A. Judicial Immunity
Plaintiff cannot prevail in his suit against Judge Pagano because, even taking plaintiff's allegations as true, Judge Pagano has judicial immunity. In performing their judicial duties, judges possess broad immunity from suits for money damages. Mireles v. Waco, 502 U.S. 9, 9 (1991) (per curiam). Indeed, this immunity is so broad that it has been described as absolute. See, e.g., Stump v. Sparkman, 435 U.S. 349, 359 (1978); Azubuko v. Royal, 443 F.3d 302, 303 (3d Cir. 2006) (per curiam). Judicial "immunity is overcome in only two sets of circumstances. First, a judge is not immune from liability for non-judicial actions, i.e., actions not taken in the judge's judicial capacity. Second, a judge is not immune for actions, though judicial in nature, taken in the complete absence of all jurisdiction." Mireles, 502 U.S. at 11-12 (citations omitted).

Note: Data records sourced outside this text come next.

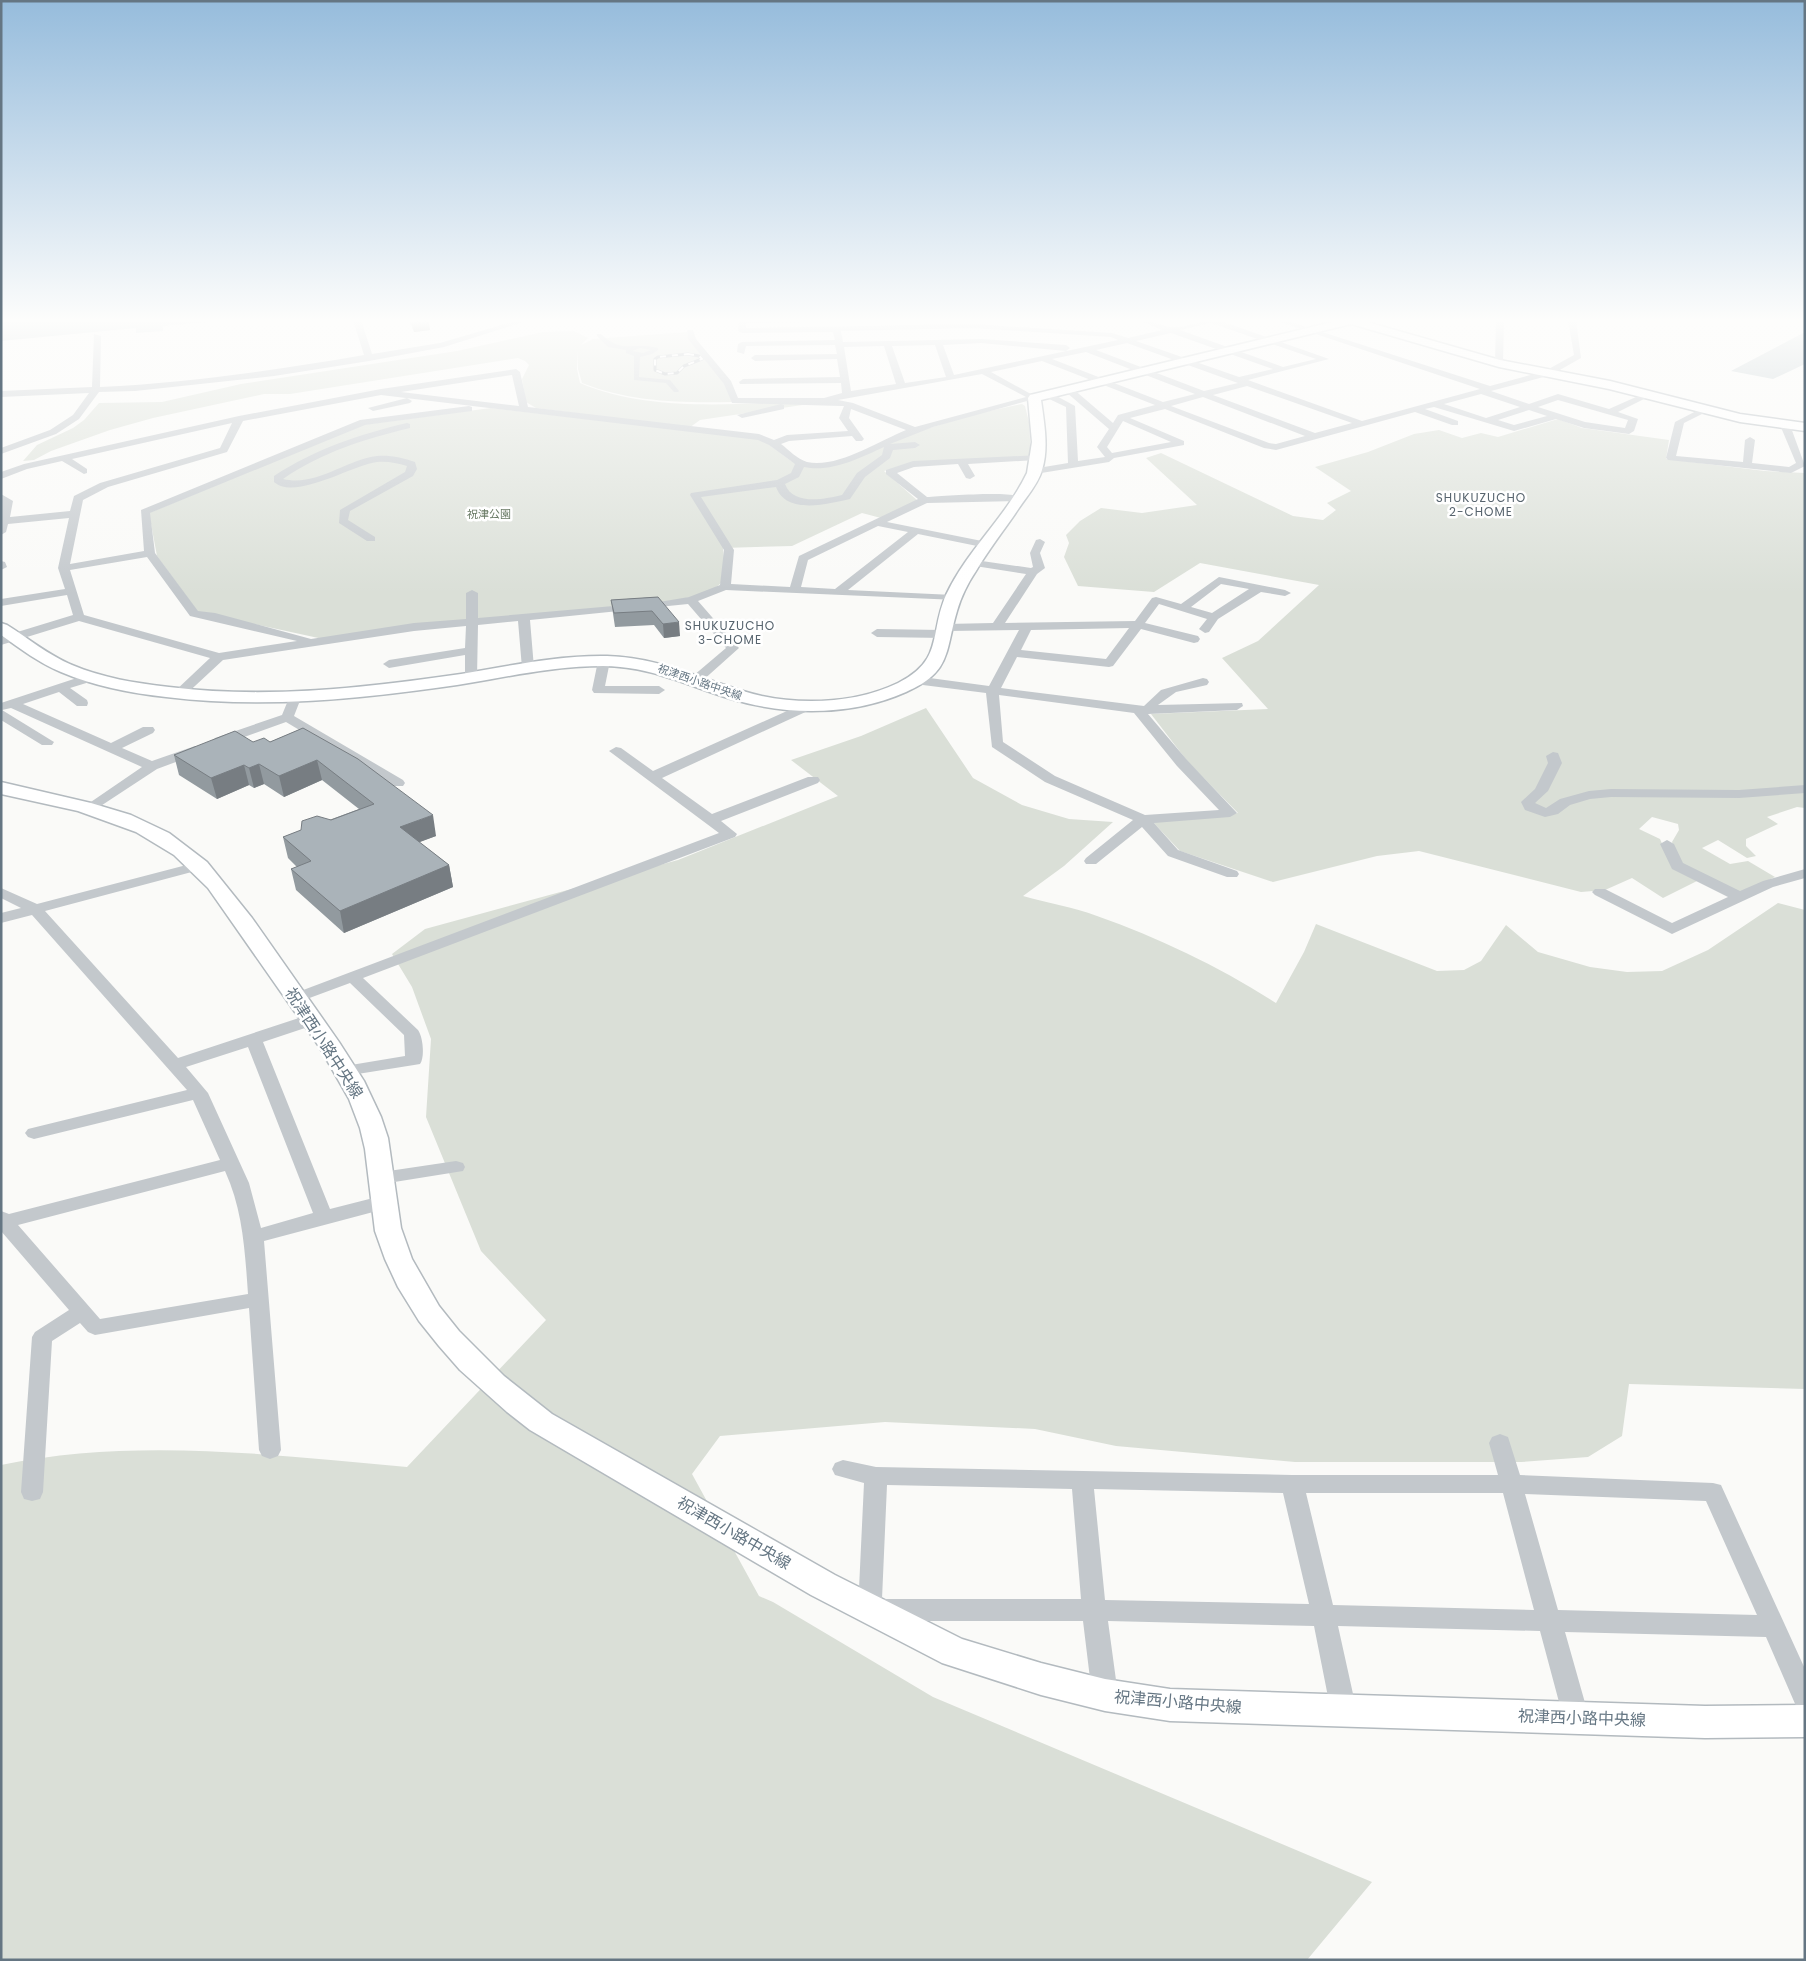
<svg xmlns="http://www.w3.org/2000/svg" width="1806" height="1961" font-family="Poppins,'Noto Sans JP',sans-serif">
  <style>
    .green { fill: #dadfd7 }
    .water { fill: #bbc7cb }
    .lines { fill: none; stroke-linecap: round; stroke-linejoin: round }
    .secondary-casing { stroke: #b3babf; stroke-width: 3 }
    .pedestrian { fill: #c3c8cc; fill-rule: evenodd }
    .minor { fill: #c3c8cc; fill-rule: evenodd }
    .secondary { fill: #fff; fill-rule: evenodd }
    .rail-casing { stroke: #a2aab0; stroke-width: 3 }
    .rail { stroke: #fff; stroke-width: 2; stroke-dasharray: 6; stroke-linecap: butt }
    .wall { fill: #929a9f }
    .shaded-wall { fill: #777d82 }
    .building { fill: #aab3b9; stroke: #777d82 }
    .labels { text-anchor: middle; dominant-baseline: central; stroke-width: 5; stroke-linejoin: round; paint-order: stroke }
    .far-park-label { font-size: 11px; fill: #687a64; stroke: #fff }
    .far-street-label { font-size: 11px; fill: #657683; stroke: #fff }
    .far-neighbourhood-label { font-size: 12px; letter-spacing: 1px; fill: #57646e; stroke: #fff }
    .near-street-label { font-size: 16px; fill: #657683; stroke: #fff }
  </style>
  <rect width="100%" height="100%" fill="#fafaf8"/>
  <g class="green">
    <path d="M574,331L588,338L581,345L593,339L687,332L689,339L725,384L732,402C681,403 630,402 582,383L578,369V350L577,369L580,383C651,413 733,403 808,402L809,404L700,420L689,428L536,408L526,402L522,379L529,365L525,361L518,358L290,394H264L153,418L110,430L51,451L34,460L23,461L37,445L73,428L84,420L99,403L162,402L241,384L457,351L543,332Z"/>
    <path d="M1022,404L1025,406L1029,422L1031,457L915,463L884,471L918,501L881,518L862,513L792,546L723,548C724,558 726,570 723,579C718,596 668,601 653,604L323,639L198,612L157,556L149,513L362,425L491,408L753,438L764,441L791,461L827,467L920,431L971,415Z"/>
    <polygon points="1558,419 1582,428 1669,440 1666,459 1765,471 1805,473 1805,808 1797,807 1767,817 1778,824 1746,839 1746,846 1756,856 1747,858 1718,840 1702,848 1730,864 1748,861 1775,877 1739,894 1682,867 1672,842 1679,830 1678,824 1652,817 1639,829 1660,839 1672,866 1699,880 1663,898 1632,878 1605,890 1581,892 1419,851 1377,856 1273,882 1180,851 1152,821 1238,813 1188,762 1151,714 1268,709 1222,658 1258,641 1319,585 1200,563 1154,592 1078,586 1064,557 1069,543 1066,535 1080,521 1101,508 1142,513 1197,505 1146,458 1161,453 1293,516 1323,520 1336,510 1327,503 1351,491 1315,467 1368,452 1414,434 1439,430 1462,438 1481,433 1498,437"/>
    <path d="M926,708L973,778L1022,805L1069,819L1113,822L1064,866L1023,896C1047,903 1073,907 1097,916C1159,938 1220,967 1276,1003L1304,952L1316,924L1437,971L1464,970L1481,961L1506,925L1538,952L1590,967L1627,972L1662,971L1708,950L1778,903L1805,910V1389L1629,1384L1622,1436L1588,1457L1521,1462H1295L1116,1446L1035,1429L885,1422L720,1436L692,1474L759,1596L773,1602L933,1697L1372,1882L1307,1960H1V1465C134,1437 273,1455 407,1467L546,1320L481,1251L426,1117L431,1039L412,987L392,954L425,929L678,860L838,796L791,760L861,736Z"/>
  </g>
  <g class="water">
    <polygon points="1,320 228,320 163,326 163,331 136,333 136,328 1,341"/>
    <polygon points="1805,332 1805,364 1773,379 1731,371"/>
  </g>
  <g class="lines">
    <g class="secondary-casing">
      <g id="secondary">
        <path d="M1341,320H1360L1500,360L1610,381L1740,414L1805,423V431L1740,422L1609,389L1499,367L1351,324L1041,400C1044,422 1049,448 1042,470C1038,484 1027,496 1019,508C1005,529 989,549 976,571C968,583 961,597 957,611C945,651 952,672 906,692C852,716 788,716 731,699C688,686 650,666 603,666C554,666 506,677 457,685C360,699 264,709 166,697C130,693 94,686 61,672C39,663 21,649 1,635V623L7,625C28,638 48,655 72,665C102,678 136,683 169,687C267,699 364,688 461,674C509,666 558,655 607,656C656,657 697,677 743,691C791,706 852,705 898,683C944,660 929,634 946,595C967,550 1006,517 1027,473L1032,442L1028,398L1030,395Z"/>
        <polygon points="1,782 91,803 131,815 169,833 207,862 252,918 339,1042 364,1081 381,1117 388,1138 401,1228 412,1259 439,1306 459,1331 504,1376 552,1414 835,1575 962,1639 1041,1663 1105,1679 1170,1689 1705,1706 1805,1705 1805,1737 1705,1738 1170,1721 1105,1711 1041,1695 942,1663 811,1595 530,1430 507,1412 460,1370 439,1346 419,1321 398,1287 385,1259 375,1231 365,1149 360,1128 349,1099 320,1048 208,888 174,855 136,832 78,811 1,794"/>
      </g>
    </g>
    <path class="pedestrian" d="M597,334H601C622,354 632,342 658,348V350L652,354L640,357L639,377L670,380L679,391L678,392H674L666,383L634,380V356L626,353V350L608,347L597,336ZM640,348L651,350L643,353L632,351Z"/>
    <g class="minor">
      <path d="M353,320H361L372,354L440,343L519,320H530L444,347L369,361L274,376L135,391L99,392L79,419L56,434L1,454V448L50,430L73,415L89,393L1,397V391L92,387L94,334L101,336L100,387C189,383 277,370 364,355Z"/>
      <path d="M739,320H808L804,322L746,323V328L973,324L1112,333L1128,338L1162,330L1139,320C1151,320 1159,325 1170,327C1182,329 1203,320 1218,320L1329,359L1248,380L1362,421L1480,389L1274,320H1285L1490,386L1545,371L1574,355L1568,320H1576L1581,358L1551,375L1491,391L1529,404L1558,394L1609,409L1645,393L1652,395L1618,412L1638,419L1634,431L1629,434L1584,428L1556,419L1514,431L1434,407L1425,409L1458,421V425H1452L1415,412L1276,450L1264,448L1165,409L1130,418L1184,441V445L1114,458L1109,462L1035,474L1032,473V469L1068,463L1066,407L1045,397V393H1051L1075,406L1078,461L1105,457L1097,447L1109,429L1066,392V388H1072L1113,423L1118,415L1155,405L1042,361L991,372L1038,398L933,427L890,444L915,442L920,445L915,448L893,450L890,458L865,477L850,499C828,504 786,515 776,487L701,497L734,550L731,584L790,587L799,556L918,499L886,474V470L913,461L1040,455L1042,457L1037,460L968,464L975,476L970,479L966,478L958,464L914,467L897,473L927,497C944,496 1015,490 1024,498L1019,501L927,503L887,522L987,542L992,545L987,548L918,534L848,590L953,595L959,598L957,600L726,590L698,601L739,648L701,682H693L691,679L693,676L726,648L688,604L530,620L534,668L528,672L522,668L518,621L478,625L477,677L471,681L465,677V655L389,668L383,664L389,660L465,648L466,626L414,631L223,660L182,698H174L172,695L174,692L210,658L79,621L1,645V637L73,615L67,595L1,606V599L65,589L58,568L69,518L8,524L6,532L1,535V494L13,501L10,517L70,511L74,496L100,483L220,448L232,423L72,459L87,469V473L84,474L62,461L27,469L1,479V472L24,464L239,416L381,389L516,369L520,372L528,407L759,434L774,440L787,435L848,431L839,418L844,406H841L732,403L724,384L688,339L687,330H693L696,339L731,381L738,398H824L842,393L841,383L740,384L739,382L743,379L840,377L837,359L755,361L751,358L755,355L837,354L835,345L746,346L744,354L737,352L738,344L742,342L835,340L833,332L742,333L738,331ZM1211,323L1316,359L1283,367L1180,330ZM973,328L1111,337L1118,340L954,375L943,345L981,343L1066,351L1070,348L1066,345L981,339L843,342L841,331ZM1171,333L1273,369L1239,377L1136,341ZM1127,343L1235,382L1238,383L1204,391L1096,350ZM935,345L946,377L905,383L892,346ZM884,346L896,384L851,391L844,347ZM1086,352L1195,394L1163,402L1052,359ZM982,374L1026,397L915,427L853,403L838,400ZM512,375L519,406L401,392ZM1247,386L1352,423L1315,433L1213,395ZM1481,394L1520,407L1486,418L1444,404ZM381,395L758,440L769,445L795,464L791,473L777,480L691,493L690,495L724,550L720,585L689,597L659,602L478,618V593L472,590L466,593V619L414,623L311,639L215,613L198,611L155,553L150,513L365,425L472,411V407L469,406L360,420L141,510L144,551L70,564L83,500L108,487L227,452L243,421ZM1203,397L1305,436L1276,444L1269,443L1171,406ZM1558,400L1628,420L1625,428L1585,422L1538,407ZM851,409L906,430C879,441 836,469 807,462C797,459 789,450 781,444L789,441L852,436L856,441H862L864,439L849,418ZM1529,410L1547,416L1514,425L1498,420ZM1123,421L1171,442L1112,453L1107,447ZM884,447L882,455L857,473L842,495C825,499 793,506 785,484L799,477L804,467C830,473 860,458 884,447ZM878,526L908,532L835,589L801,587L808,560ZM147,557L190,616L297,641L219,653L84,615L70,570Z"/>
      <polygon points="1496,320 1504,320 1503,363 1499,366 1495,363"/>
      <polygon points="407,398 412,401 410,403 373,411 368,408"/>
      <polygon points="781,404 784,405 784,409 742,418 737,415"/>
      <polygon points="1702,408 1710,410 1684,423 1676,456 1743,462 1745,440 1750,437 1755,440 1752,463 1789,467 1796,463 1780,425 1785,422 1790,425 1805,466 1791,473 1668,460 1666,458 1675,422"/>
      <path d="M407,423L410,424V428C365,439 322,452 283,479C316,487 345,460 377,456C391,455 403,458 415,462L417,469L413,476L350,511L348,520L375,537V541H367L339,523L340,510L405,472L407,466C397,463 387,461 377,462C352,465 295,501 274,482V476C315,449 360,434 407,423Z"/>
      <path d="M1040,539L1045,542L1040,553L1045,568L1037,574L1005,623L1135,621L1152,598L1156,597L1181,604L1219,577L1285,590L1291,593L1285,596L1261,592L1218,619L1209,632L1205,633L1199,629L1207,619L1159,604L1145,623L1198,636L1200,639L1198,642L1194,643L1141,629L1113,666L1109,667L1017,657L1001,688L1144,706L1161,690L1203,678L1207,679L1209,682L1207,685L1176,692L1158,705L1242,703L1243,706L1237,710L1148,714L1187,760L1237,813L1230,817L1154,823L1178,850L1237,871L1239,874L1237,877H1227L1168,856L1142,827L1096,864H1086L1084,861L1086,858L1133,820L1045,782L992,747L986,693L915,684L909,680L915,676L989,686L1019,630L949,631V637L945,638L877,637L871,633L877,629L942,630V625L946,624L993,623L1026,574L975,566L969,563L975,560L1031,568L1033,567L1030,553L1036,540ZM1221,584L1249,589L1212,613L1191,607ZM1129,628L1106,659L1021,650L1031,630ZM999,695L1134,713L1177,766L1219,810L1145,815L1055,776L1003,742Z"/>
      <polygon points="1,561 5,562 7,567 1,570"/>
      <polygon points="604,657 610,661 605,686 659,686 665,690 659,694 594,693 592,690 598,661"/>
      <polygon points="92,673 96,674 98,677 96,680 70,688 87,700 88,703 87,706 77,706 59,692 23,704 111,743 143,727 153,727 155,730 153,733 122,748 152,761 195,746 202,750 200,753 157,769 90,813 83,809 85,806 142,767 11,708 2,710 54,742 52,745 42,745 1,720 1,703"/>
      <polygon points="295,694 301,698 294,716 403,780 405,783 403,786 393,786 286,722 225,744 215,744 213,741 215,738 282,715 289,698"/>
      <path d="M807,702L813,706L812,709L662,778L712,814L808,777H818L820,780L818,783L721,821L737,834L735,837L363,978L418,1030C423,1037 425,1057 420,1064L414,1065L345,1076L339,1075L336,1071L339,1067L405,1056L404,1035L350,983L296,1003L290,1001L288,998L290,995L719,833L609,751L616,747L621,748L653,771Z"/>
      <polygon points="1553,752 1558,753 1562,763 1548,791 1535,803 1546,808 1560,799 1589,791 1611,789 1739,790 1805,785 1805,793 1739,798 1611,797 1590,799 1570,805 1558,814 1545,817 1525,810 1521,802 1535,789 1548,763 1546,756"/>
      <polygon points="1667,840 1674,844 1683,863 1740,891 1763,881 1805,869 1805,878 1773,887 1672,934 1595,895 1592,892 1595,889 1605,889 1672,923 1728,897 1672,869 1660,844"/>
      <path d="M198,862L205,866L203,869L45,911L178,1058L305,1016H317L319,1020L317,1024L263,1042L330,1209L385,1195L392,1197L395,1202L392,1207L264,1241L281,1450L278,1456L270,1459L262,1456L259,1450L249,1308L95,1335L88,1332L80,1323L52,1341L43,1492L40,1499L32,1501L24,1499L21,1492L32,1337L35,1332L69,1310L1,1231V1211L9,1214L220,1160L193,1100L34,1139L28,1137L25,1133L28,1129L187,1090L32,915L1,923V913L21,908L1,898V888L37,904ZM248,1047L313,1213L261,1228L249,1183L208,1093L186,1067ZM225,1171C243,1210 245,1252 248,1294L100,1319L18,1225Z"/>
      <polygon points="456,1161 463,1163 465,1167 463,1171 382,1184 375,1182 373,1178 375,1174 382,1172"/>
      <path d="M1500,1434L1508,1437L1520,1475L1713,1483L1721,1485L1805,1669V1709L1796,1706L1766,1637L1565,1632L1589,1717L1585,1725L1576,1729L1567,1725L1563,1717L1540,1631L1338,1626L1357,1712L1353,1720L1344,1724L1335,1720L1331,1712L1314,1626L1108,1621L1118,1695L1114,1703L1105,1706L1096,1703L1092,1695L1083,1621H870L861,1617L858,1610L864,1483L835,1475L832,1469L835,1463L843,1460L876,1467L1292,1475H1498L1489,1443L1492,1437ZM887,1485L1072,1489L1081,1599H882ZM1094,1489L1283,1493L1309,1604L1105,1600ZM1306,1493H1503L1534,1610L1333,1605ZM1525,1494L1706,1501L1757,1615L1558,1610Z"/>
    </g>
    <use href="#secondary" class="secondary"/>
    <g class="rail-casing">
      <polygon id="rail" points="688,354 699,356 702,359 684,366 677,373 665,374 655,370 655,359 658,357"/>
    </g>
    <use href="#rail" class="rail"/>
  </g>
  <g class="wall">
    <polygon points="409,320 428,320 430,330 414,332"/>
    <polygon points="658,597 680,636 664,638 654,625 615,627 611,600"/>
    <polygon points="303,728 436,836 419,842 449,865 453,887 344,933 296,890 291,869 297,867 288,858 283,837 359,809 322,780 284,797 264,784 254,788 249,785 217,799 179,775 174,755 253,742 270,742"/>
  </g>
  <g class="shaded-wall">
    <polygon points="428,320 430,330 414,332 412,321"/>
    <polygon points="679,622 680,636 664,638 663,624"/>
    <polygon points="317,760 322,780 284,797 279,776"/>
    <polygon points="259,764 264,784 254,788 249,768"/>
    <polygon points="244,765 249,785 217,799 211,778"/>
    <polygon points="433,815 436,836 404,848 400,827"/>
    <polygon points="449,865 453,887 344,933 340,911"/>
  </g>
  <g class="building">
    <polygon points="412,320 428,320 412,321"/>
    <polygon points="658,597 679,622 663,624 652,611 614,613 611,600"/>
    <polygon points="303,728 358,759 433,815 400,827 449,865 340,911 291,869 311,861 283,837 301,830 302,821 317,816 331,820 374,804 317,760 279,776 259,764 249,768 244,765 211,778 174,755 235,731 253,742 264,738 270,742"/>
  </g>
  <linearGradient id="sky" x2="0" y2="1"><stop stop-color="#96bcdc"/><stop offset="0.54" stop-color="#fdfdfc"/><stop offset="1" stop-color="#fdfdfc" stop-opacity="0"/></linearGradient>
  <rect width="1806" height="594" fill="url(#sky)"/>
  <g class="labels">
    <g class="far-park-label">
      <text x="489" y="514">祝津公園</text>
    </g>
    <g class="far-street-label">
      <text transform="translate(700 682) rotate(19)">祝津西小路中央線</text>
    </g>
    <g class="far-neighbourhood-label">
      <text x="1481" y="497">SHUKUZUCHO<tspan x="1481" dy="14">2-CHOME</tspan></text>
      <text x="730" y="625">SHUKUZUCHO<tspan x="730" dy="14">3-CHOME</tspan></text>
    </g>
    <g class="near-street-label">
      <text transform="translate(324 1043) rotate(57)">祝津西小路中央線</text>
      <text transform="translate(734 1533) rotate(30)">祝津西小路中央線</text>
      <text transform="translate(1178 1702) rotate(5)">祝津西小路中央線</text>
      <text transform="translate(1582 1718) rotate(2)">祝津西小路中央線</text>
    </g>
  </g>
  <rect width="1806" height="1961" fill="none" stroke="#657683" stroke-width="5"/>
</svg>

Absent those exceptions, a "judge will not be deprived of immunity because the action he took was in error, was done maliciously, or was in excess of his authority." Stump, 435 U.S. at 356. Judge Pagano's actions, as alleged in the complaint, were all taken in his judicial capacity and certainly were not in the clear absence of jurisdiction. Accordingly, Judge Pagano has judicial immunity.
B. No Right to Prosecution of Others
Furthermore, regarding Judge Pagano and all other defendants, the complaint is legally frivolous and fails to state a claim on which relief may be granted for an additional reason. Plaintiff is suing these defendants because he has not been able to file criminal complaints against his former attorneys. However, a private citizen does not have "a judicially cognizable interest in the prosecution or non-prosecution of another." Linda R. S. v. Richard D., 410 U.S. 614, 619 (1973). As the Supreme Court stated, "a citizen lacks standing to contest the policies of the prosecuting authority when he himself is neither prosecuted nor threatened with prosecution." Id. Thus, plaintiff lacks standing to bring the present suit. Accordingly, the court will dismiss the complaint. Moreover, because no additional allegations could exclude plaintiff from the Supreme Court's general rule that private citizens lack standing to challenge the prosecution or non-prosecution of others, amendment of the complaint would be futile. Therefore, the dismissal will be with prejudice. See Grayson v. Mayview State Hospital, 293 F.3d 103, 111 (3d Cir. 2002) (stating the general rule that "plaintiffs whose complaints fail to state a cause of action are entitled to amend their complaint[s] unless doing so would be inequitable or futile").
AND NOW on this 22nd day of January 2009, upon consideration of plaintiff's motion to proceed in forma pauperis (Docket No. 1) and plaintiff's complaint, IT IS HEREBY ORDERED that:
1. Plaintiff's motion to proceed in forma pauperis is GRANTED, and
2. Pursuant to 28 U.S.C. § 1915(e)(2), plaintiff's complaint is DISMISSED with prejudice as legally frivolous and for failure to state a claim on which relief may be granted.